Slices Are Reference Types:
As mentioned earlier, Go slices are reference types, meaning they point to an underlying array. When you pass a slice to a channel or a function, you’re passing a reference to that array, not the data itself. This is why reusing a slice leads to a data race: multiple goroutines end up referencing and modifying the same memory.

メモリ割り当て:
make([]byte, n) で新しいスライスを作成すると、Go はそのスライスに別のメモリブロックを割り当てます。これは、新しいスライス (チャンク) がバッファーから独立した独自のバッキング配列を持つことを意味します。データをbuffer[:n]からチャンクにコピーすることで、各チャンクが独自のプライベートメモリ空間を持つようになります。

メモリのデカップリング:
各チャンクのメモリをバッファから切り離すことにより、パブリッシャは、すでにチャネルに送信されたチャンクに影響を与えることなく、新しいデータをバッファに読み続けることができます。
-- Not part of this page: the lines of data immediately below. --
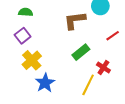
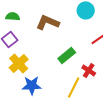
brown L-shape: (75, 20) -> (48, 22), moved, turned 30
blue star: (45, 83) -> (32, 85), turned 30

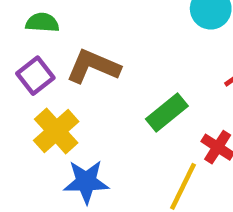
brown L-shape: (48, 22) -> (93, 66), moved

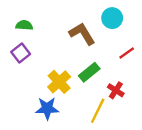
brown L-shape: (93, 66) -> (82, 34), moved, turned 36
yellow cross: (56, 131) -> (59, 82), moved

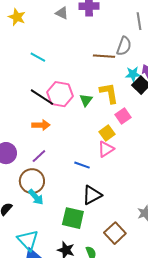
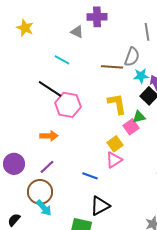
gray triangle: (62, 13) -> (77, 32), moved
cyan line: (38, 57) -> (62, 60), moved
cyan star: (133, 74) -> (141, 76), moved
black line: (42, 97) -> (50, 89), moved
green triangle: (86, 100) -> (139, 117), moved, turned 40

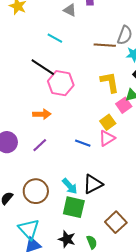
blue line: (90, 176) -> (83, 143), moved
brown circle: (40, 192) -> (36, 191), moved
cyan arrow: (44, 208) -> (70, 186), moved

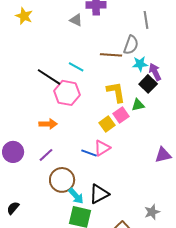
cyan line: (55, 38) -> (76, 67), moved
pink square: (124, 105) -> (121, 115), moved
yellow square: (108, 122) -> (107, 124), moved
pink triangle: (107, 138) -> (102, 148), moved
brown circle: (36, 191) -> (62, 180), moved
各チャンクには独自のデータの独立したコピーが存在するため、コンシューマーはパブリッシャーからの干渉を受けることなくチャンクを処理できます。

データ競合の防止:
データ競合の主な原因は、共有バッファへの同時アクセスでした。新しいスライスを作成してデータをコピーすることにより、共有メモリが排除され、各ゴルーチンは独自のデータを操作します。これにより、同じメモリに対する競合がなくなるため、競合状態が発生する可能性がなくなります。

結論

修正の中核はシンプルですが強力です。データの各チャンクが独自のメモリを持つようにすることで、データ競合の原因となっていた共有リソース (バッファ) を排除します。これは、データをチャネルに送信する前に、バッファから新しいスライスにデータをコピーすることによって実現されます。このアプローチでは、各コンシューマはパブリッシャーのアクションとは独立してデータの独自のコピーを操作し、競合状態のない安全な同時処理を保証します。共有メモリを切り離すこの方法は、同時プログラミングにおける基本的な戦略です。これにより、競合状態によって引き起こされる予測不可能な動作が防止され、複数の goroutine が同時にデータにアクセスしている場合でも、Go プログラムが安全で、予測可能で、正確な状態が保たれます。

とても簡単です!

以上がトリッキーな Golang 面接の質問 - パートデータレースの詳細内容です。詳細については、PHP 中国語 Web サイトの他の関連記事を参照してください。